The statuette's "real name" isn't Oscar

The Oscar statuette's official name is the Academy Award of Merit. The solid bronze statuette of a knight holding a crusader's sword and standing on top of a reel of film is 13.5 inches tall and weighs 8.5 pounds. The origins of its nickname are unclear, but according to the Academy Awards site, the popular story is that Margaret Herrick, the Academy librarian and eventual executive director, said the statuette looked like her uncle Oscar. The nickname was officially adopted in 1939, but it was widely referred to as an Oscar long before.

Not having a host is rare, but the Oscars have been there before

Although the Academy's announcement that this year's ceremony would not have a host might be shocking, it isn't the first time its happened. The last time the Oscars had no host was in 1989, at the 61st Annual Academy Awards.

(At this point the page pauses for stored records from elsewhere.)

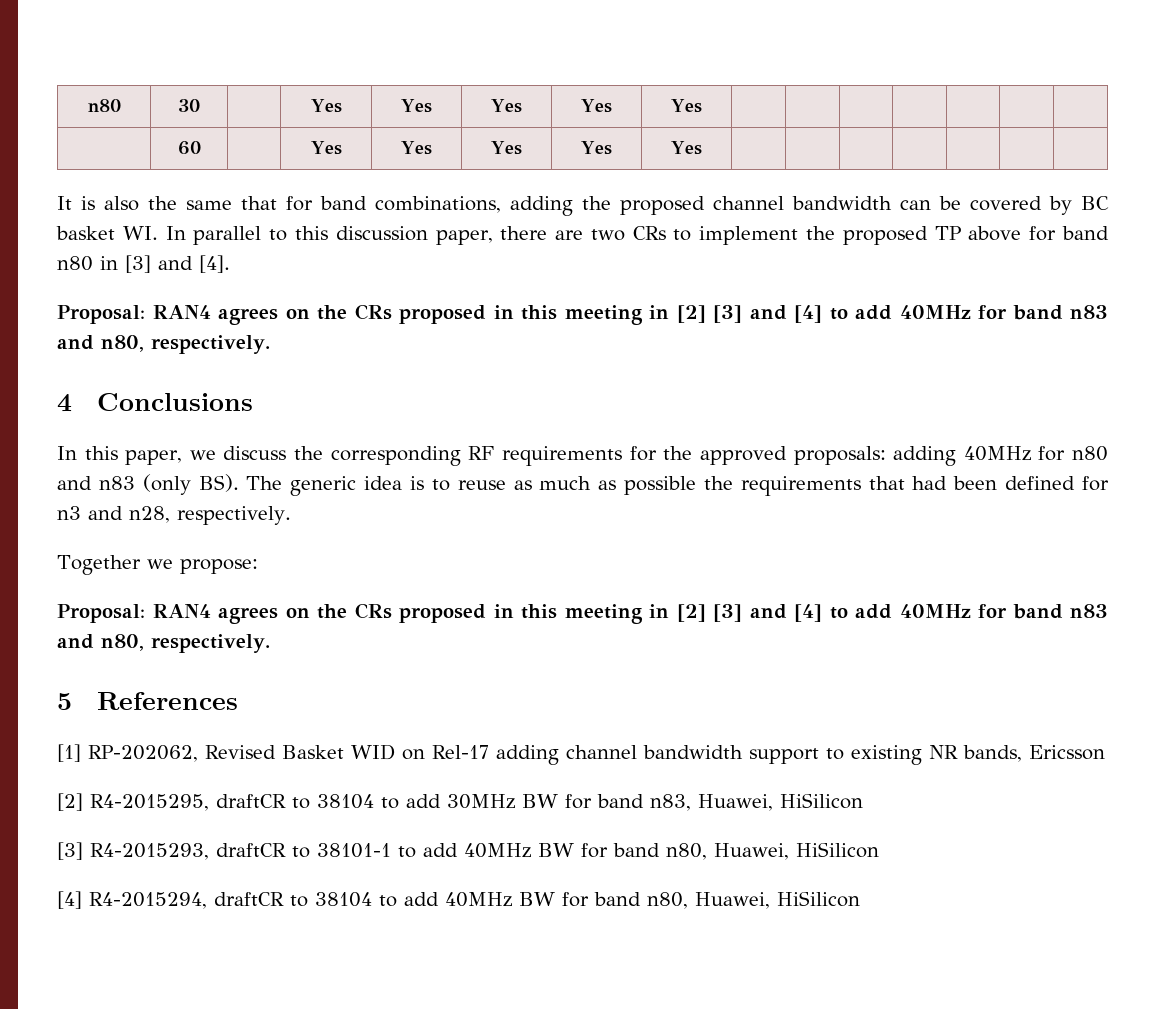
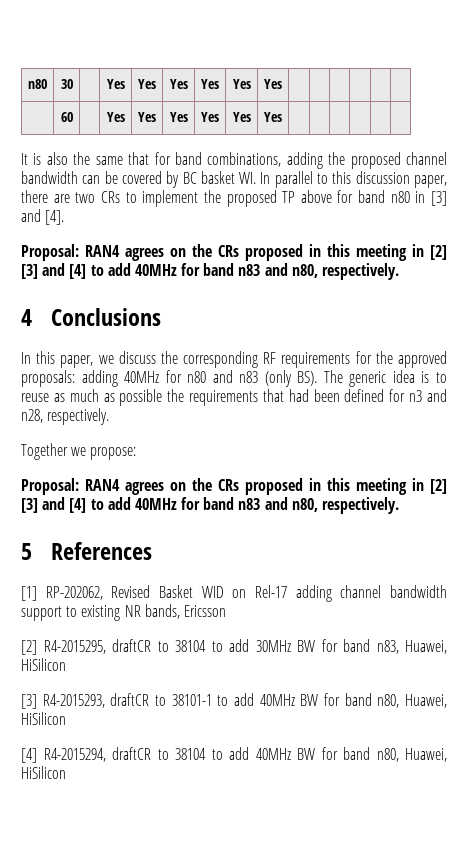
(703, 106) none -> [264,79,282,89] Yes
(703, 148) none -> [264,112,282,122] Yes

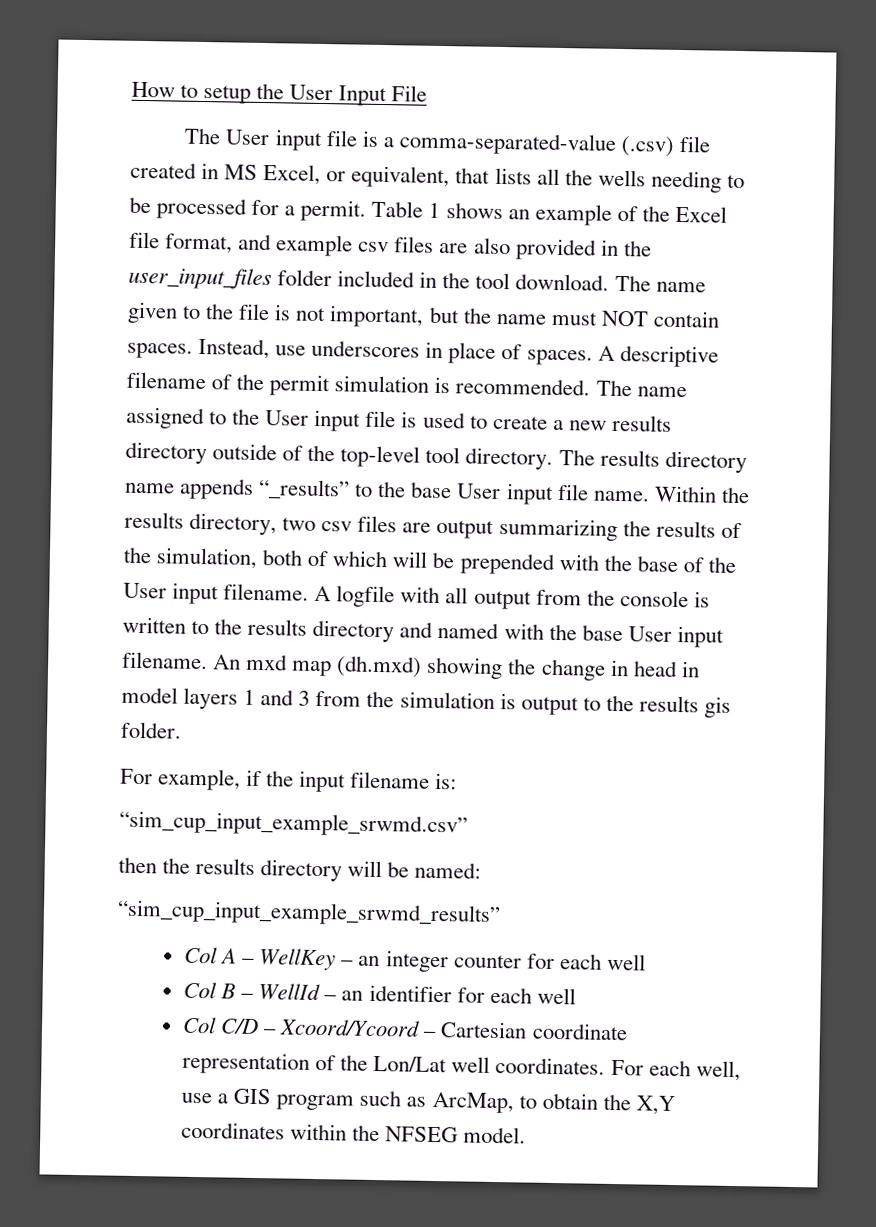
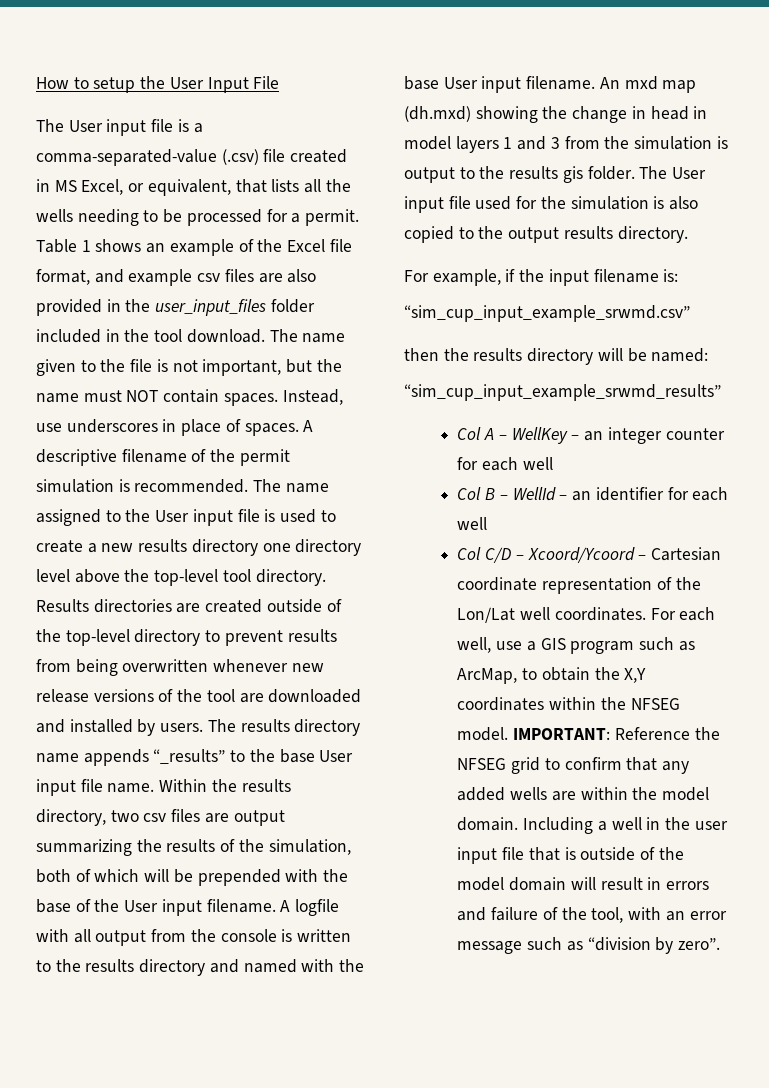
[212,443,554,470] outside of the top-level tool directory. -> [262,539,362,556] [36,569,326,586] [36,599,342,613] [36,629,337,646] [36,659,324,676] [36,689,362,703] [36,719,204,736] one directory level above the top-level tool directory. Results directories are created outside of the top-level directory to prevent results from being overwritten whenever new release versions of the tool are downloaded and installed by users.
(182, 730) none -> [639,166,707,179] [404,196,699,213] [404,226,688,243] The User input file used for the simulation is also copied to the output results directory.
(527, 1135) none -> [513,727,720,740] [457,757,690,774] [457,787,710,801] [457,817,728,834] [457,847,684,864] [457,877,710,891] [457,907,727,923] [457,937,721,954] IMPORTANT: Reference the NFSEG grid to confirm that any added wells are within the model domain. Including a well in the user input file that is outside of the model domain will result in errors and failure of the tool, with an error message such as “division by zero”.

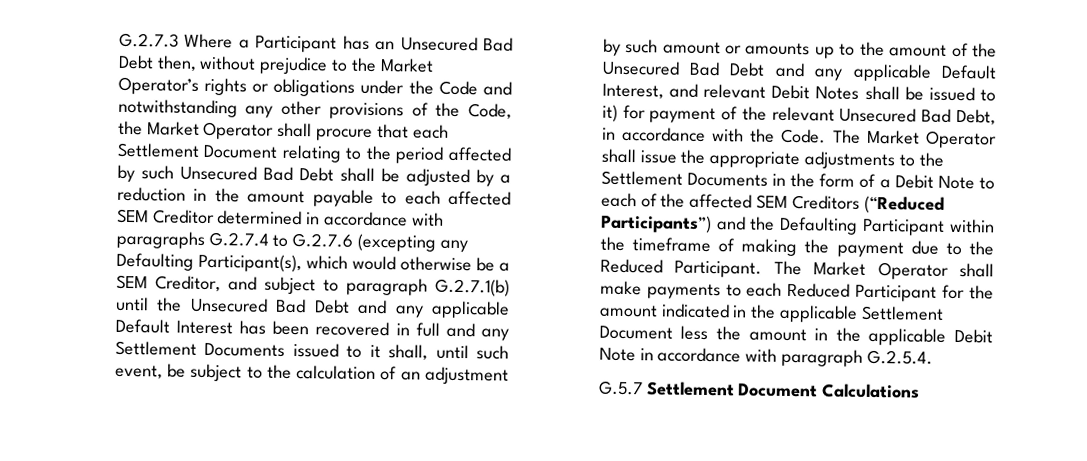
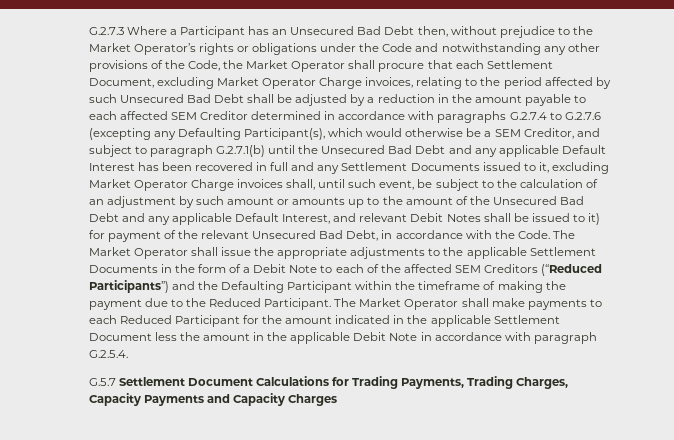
[203,144,279,159] Document -> [88,77,414,89] Document, excluding Market Operator Charge invoices,
[369,344,381,359] it -> [538,162,609,174] [88,179,283,191] it, excluding Market Operator Charge invoices
(944, 159) none -> [466,247,527,259] applicable
(921, 391) none -> [331,376,569,389] [88,393,337,406] for Trading Payments, Trading Charges, Capacity Payments and Capacity Charges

The show started with an 11 minute performance by Rob Lowe and an actress playing Snow White, and it was so bad that several members of the entertainment industry wrote a letter to the Academy condemning the performance.

There used to be a separate award for children

The Academy Awards sporadically gave out an honor called the "Academy Juvenile Award." It was reserved for performers under the age of 18, and the honorary award was used to recognize "outstanding contributions to screen entertainment" by child actors. The category was designed so that children wouldn't be pitted against adults for the highly competitive Best Actor/Actress categories, and winners received a half-size statuette. Shirley Temple became the youngest person to win the award at age 6. Not counting the Juvenile Award, Tatum O'Neal is the youngest Oscar winner in history. She won Best Supporting Actress at age 10 for her role in "Paper Moon." The award was discontinued in 1963, and children and adults have been nominated on equal footing ever since.

Winners have rejected their awards

The Academy Award is considered one of the most prestigious in the film industry, but not every winner has accepted the honor. In 1973, Marlon Brando boycotted the Oscars to protest Hollywood's depiction of Native Americans. He was a shoe-in for best actor for his role in "The Godfather," and when he won, Native American activist Sacheen Littlefeather read his speech in his place. She would not accept the statuette, and the presenter was left holding on to it.

One person has won the Oscar without even being nominated

Hal Mohr won the Oscar for Cinematography in 1935 for his work in "A Midsummer Night's Dream," but he wasn't even nominated. It was the second of only two years that the Academy allowed write-in votes, and Mohr beat his colleagues Gregg Toland for "Les Miserables," Victor Milner for "The Crusades" and Ray June for "Barbary Coast." It was the only time a write-in nominee won any category, and the practice was abolished the next year.